As of May 26, 2006 there were 28,657,194 subordinate voting shares and 1,325,694 multiple voting shares of FirstService outstanding.

FirstService believes that its subordinate voting shares may from time to time trade in a price range that does not adequately reflect the value of such shares in relation to the business of
 

 
FirstService and its future business prospects. As a result, depending upon future price movements and other factors, FirstService believes that its outstanding subordinate voting shares may represent an attractive investment to FirstService. Furthermore, the purchases are expected to benefit all persons who continue to hold subordinate voting shares by increasing their equity interest in FirstService.

During the preceding twelve month period ended May 26, 2006, FirstService purchased for cancellation an aggregate of 704,550 subordinate voting shares at an average price of US$24.01 per share through the facilities of the TSX and Nasdaq.

ABOUT FIRSTSERVICE

FirstService is a leader in the rapidly growing service sector, providing services in the following areas: commercial real estate services; residential property management; integrated security services; and property improvement services. Market-leading brands include Colliers International in commercial real estate; The Continental Group in residential property management; Intercon Security and Security Services & Technologies in integrated security services; and California Closets, Paul Davis Restoration, Pillar to Post Home Inspections and CertaPro Painters in property improvement.

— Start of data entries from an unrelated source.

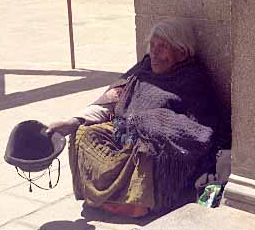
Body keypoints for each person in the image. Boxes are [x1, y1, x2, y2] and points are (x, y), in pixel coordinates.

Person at [47, 19, 219, 217]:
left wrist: (149, 121)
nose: (154, 53)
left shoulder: (193, 80)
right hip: (124, 132)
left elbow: (201, 132)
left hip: (154, 147)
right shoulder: (144, 69)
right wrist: (73, 122)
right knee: (84, 134)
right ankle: (110, 194)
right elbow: (114, 97)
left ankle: (137, 203)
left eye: (162, 47)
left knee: (146, 148)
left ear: (182, 52)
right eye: (152, 45)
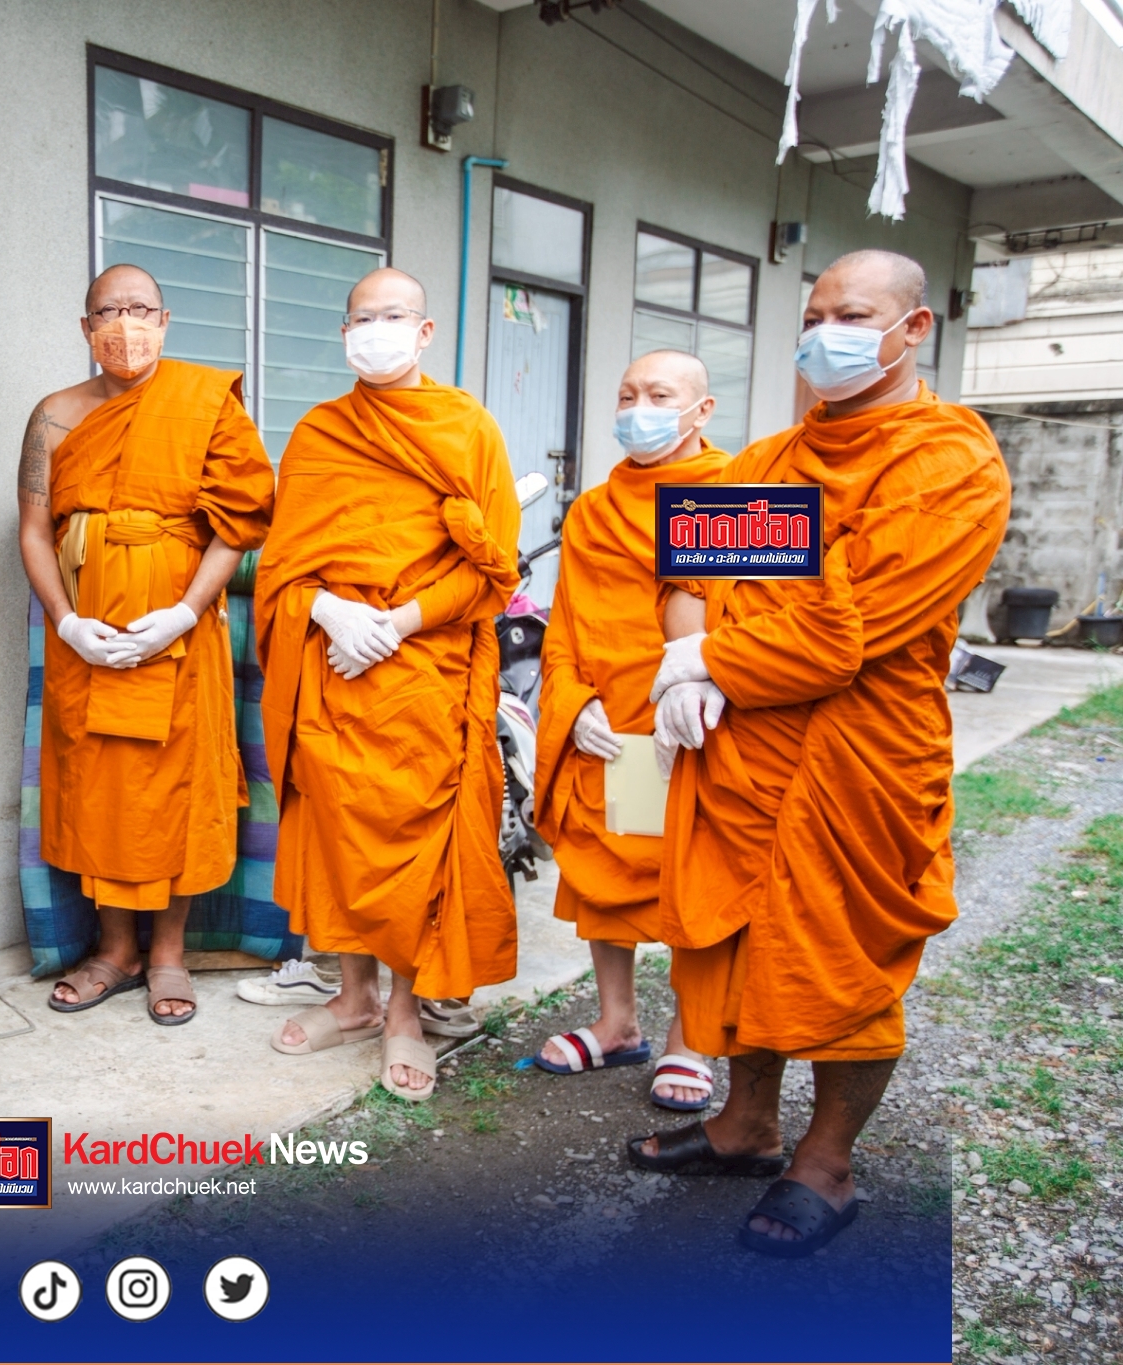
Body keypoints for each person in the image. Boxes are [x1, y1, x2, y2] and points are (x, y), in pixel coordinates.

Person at [631, 250, 1010, 1257]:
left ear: (912, 329)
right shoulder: (763, 465)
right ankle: (743, 1126)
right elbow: (686, 575)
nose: (824, 333)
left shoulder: (947, 464)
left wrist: (711, 655)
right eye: (814, 313)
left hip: (856, 758)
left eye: (853, 314)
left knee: (841, 959)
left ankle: (825, 1163)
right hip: (736, 749)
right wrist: (682, 654)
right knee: (735, 939)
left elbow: (849, 631)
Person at [256, 267, 521, 1098]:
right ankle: (353, 995)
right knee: (337, 830)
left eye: (393, 315)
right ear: (344, 335)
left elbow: (494, 568)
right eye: (361, 318)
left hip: (424, 662)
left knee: (416, 840)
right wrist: (331, 612)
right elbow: (282, 568)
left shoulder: (468, 427)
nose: (376, 330)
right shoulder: (318, 433)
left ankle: (405, 1009)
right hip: (334, 661)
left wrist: (399, 624)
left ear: (426, 331)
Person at [21, 263, 275, 1025]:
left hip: (177, 631)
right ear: (85, 327)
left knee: (178, 791)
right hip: (87, 633)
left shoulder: (204, 404)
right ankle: (114, 949)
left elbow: (238, 523)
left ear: (164, 321)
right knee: (100, 793)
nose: (124, 325)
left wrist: (186, 612)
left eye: (140, 310)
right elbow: (34, 530)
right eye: (108, 311)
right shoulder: (55, 415)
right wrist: (66, 622)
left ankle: (168, 953)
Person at [532, 350, 730, 1110]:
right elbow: (568, 622)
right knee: (602, 875)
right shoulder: (594, 508)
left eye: (658, 394)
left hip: (693, 724)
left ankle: (690, 1037)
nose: (637, 407)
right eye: (626, 394)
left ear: (700, 411)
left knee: (695, 877)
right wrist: (573, 699)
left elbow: (737, 613)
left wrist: (709, 682)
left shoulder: (731, 496)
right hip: (611, 724)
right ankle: (618, 1022)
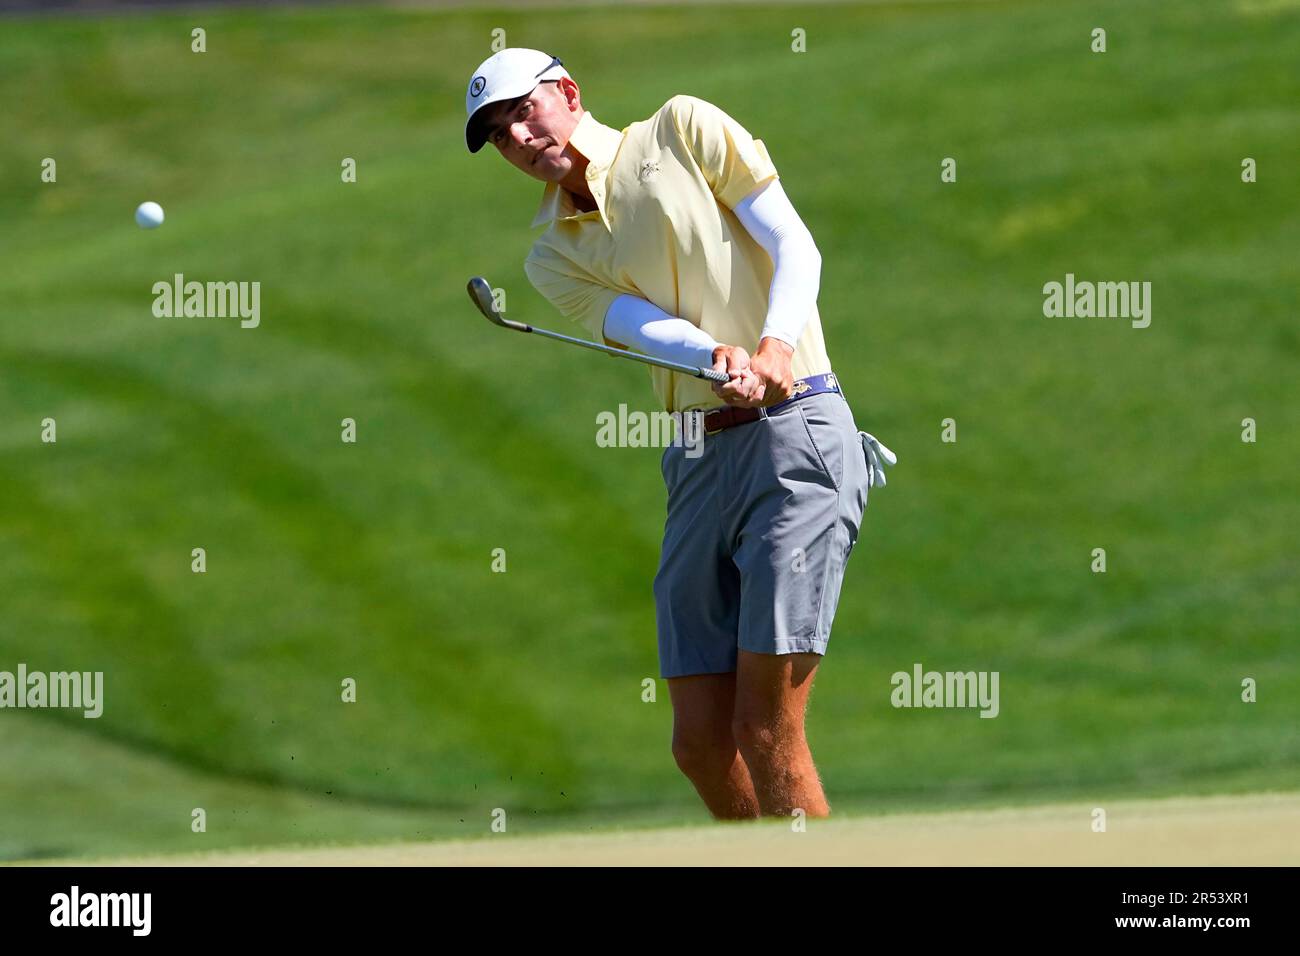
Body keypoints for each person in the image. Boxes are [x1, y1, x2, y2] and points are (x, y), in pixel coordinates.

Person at [464, 48, 895, 818]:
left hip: (795, 435)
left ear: (567, 92)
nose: (520, 138)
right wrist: (714, 355)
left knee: (765, 725)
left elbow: (796, 244)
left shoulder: (680, 130)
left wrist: (773, 349)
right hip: (696, 459)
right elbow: (634, 323)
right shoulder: (553, 252)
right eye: (499, 134)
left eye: (525, 110)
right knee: (700, 743)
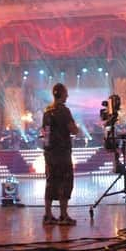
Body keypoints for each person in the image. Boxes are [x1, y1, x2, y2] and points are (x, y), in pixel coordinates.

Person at [42, 83, 79, 226]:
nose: (67, 96)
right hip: (62, 152)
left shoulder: (47, 112)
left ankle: (48, 215)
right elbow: (73, 130)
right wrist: (77, 130)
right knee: (65, 181)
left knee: (51, 181)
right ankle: (63, 215)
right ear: (62, 94)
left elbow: (45, 134)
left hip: (49, 152)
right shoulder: (64, 111)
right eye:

FirstService is a diversified property service company with over US$1 billion in annualized revenues and more than 12,000 employees worldwide. More information about FirstService is available at www.firstservice.com.

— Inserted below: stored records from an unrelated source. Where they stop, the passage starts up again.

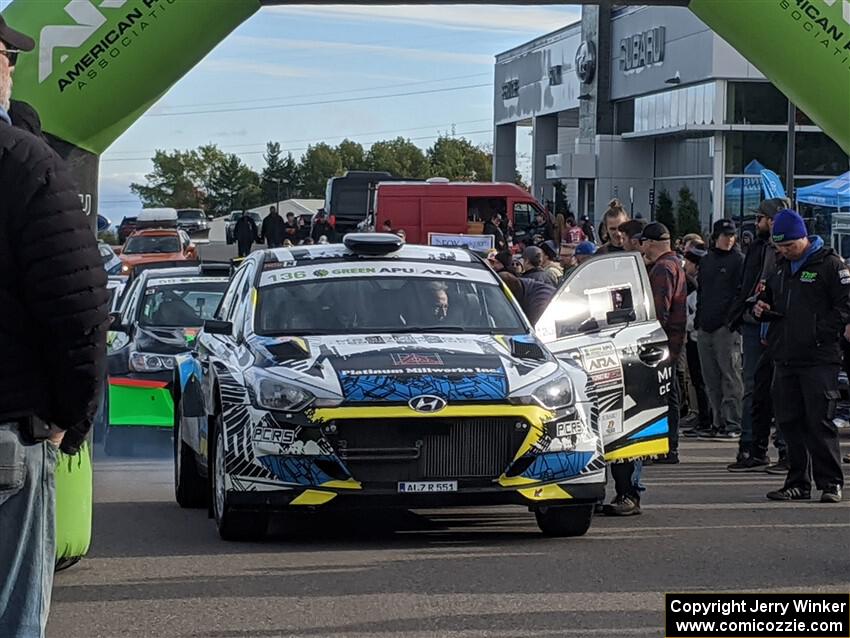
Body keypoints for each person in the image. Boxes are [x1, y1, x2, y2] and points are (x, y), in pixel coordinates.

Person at [0, 17, 109, 637]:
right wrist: (74, 416)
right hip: (8, 433)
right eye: (8, 59)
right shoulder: (25, 164)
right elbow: (78, 309)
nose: (13, 71)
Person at [754, 209, 848, 503]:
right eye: (779, 247)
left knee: (819, 422)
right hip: (785, 356)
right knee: (788, 422)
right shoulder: (780, 268)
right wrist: (760, 309)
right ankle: (797, 482)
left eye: (789, 246)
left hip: (819, 358)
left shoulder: (830, 265)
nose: (784, 251)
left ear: (804, 238)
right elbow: (770, 299)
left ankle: (830, 482)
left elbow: (845, 306)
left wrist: (819, 332)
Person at [727, 198, 790, 471]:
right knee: (753, 387)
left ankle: (786, 451)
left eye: (762, 218)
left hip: (778, 325)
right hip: (754, 321)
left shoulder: (785, 251)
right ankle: (752, 447)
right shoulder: (757, 247)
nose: (757, 222)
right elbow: (746, 284)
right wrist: (740, 313)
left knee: (782, 389)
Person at [640, 223, 688, 465]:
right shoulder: (674, 264)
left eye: (643, 242)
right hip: (673, 340)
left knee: (663, 396)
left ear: (649, 243)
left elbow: (660, 311)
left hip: (663, 342)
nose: (641, 247)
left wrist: (648, 340)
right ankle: (669, 447)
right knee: (670, 394)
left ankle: (666, 448)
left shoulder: (662, 269)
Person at [695, 219, 744, 440]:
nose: (729, 239)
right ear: (715, 237)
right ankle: (717, 421)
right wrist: (698, 319)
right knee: (711, 379)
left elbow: (740, 294)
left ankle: (733, 422)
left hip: (727, 328)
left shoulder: (739, 261)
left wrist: (731, 320)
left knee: (730, 376)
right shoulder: (706, 262)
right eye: (725, 235)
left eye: (732, 235)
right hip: (706, 325)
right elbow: (702, 293)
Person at [681, 242, 714, 437]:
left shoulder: (698, 285)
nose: (686, 266)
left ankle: (706, 419)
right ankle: (703, 416)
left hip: (696, 335)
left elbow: (694, 312)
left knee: (700, 380)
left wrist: (689, 325)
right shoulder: (697, 283)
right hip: (694, 335)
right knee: (697, 380)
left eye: (689, 262)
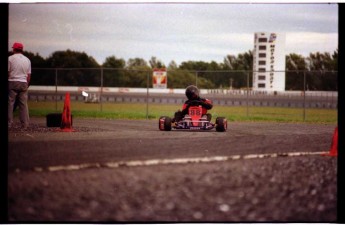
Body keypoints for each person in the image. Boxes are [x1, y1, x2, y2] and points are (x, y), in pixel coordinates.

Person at [8, 42, 31, 129]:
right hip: (24, 82)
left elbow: (8, 72)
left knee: (10, 103)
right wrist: (26, 84)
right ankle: (25, 124)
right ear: (22, 49)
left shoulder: (10, 58)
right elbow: (29, 75)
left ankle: (9, 123)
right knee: (23, 104)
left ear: (14, 49)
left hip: (12, 81)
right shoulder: (27, 60)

FORWARD-LOOKING STATEMENTS

This press release includes forward-looking statements. Forward-looking statements include the company's financial performance outlook and statements regarding goals, beliefs, strategies, objectives, plans or current expectations. These statements involve known and unknown risks, uncertainties and other factors which may cause the actual results to be materially different from any future results, performance or achievements contemplated in the forward-looking statements. Such factors include: (i) general economic and business conditions, which will, among other things, impact demand for the company's services and the cost of providing services; (ii) the ability of the company to implement its business strategy, including the company's ability to acquire suitable acquisition candidates on acceptable terms and successfully integrate newly acquired businesses with its existing businesses; (iii) changes in or the failure to comply with government regulations; and (iv) other factors which are described in the company's filings with the Ontario Securities Commission and the U.S. Securities and Exchange Commission.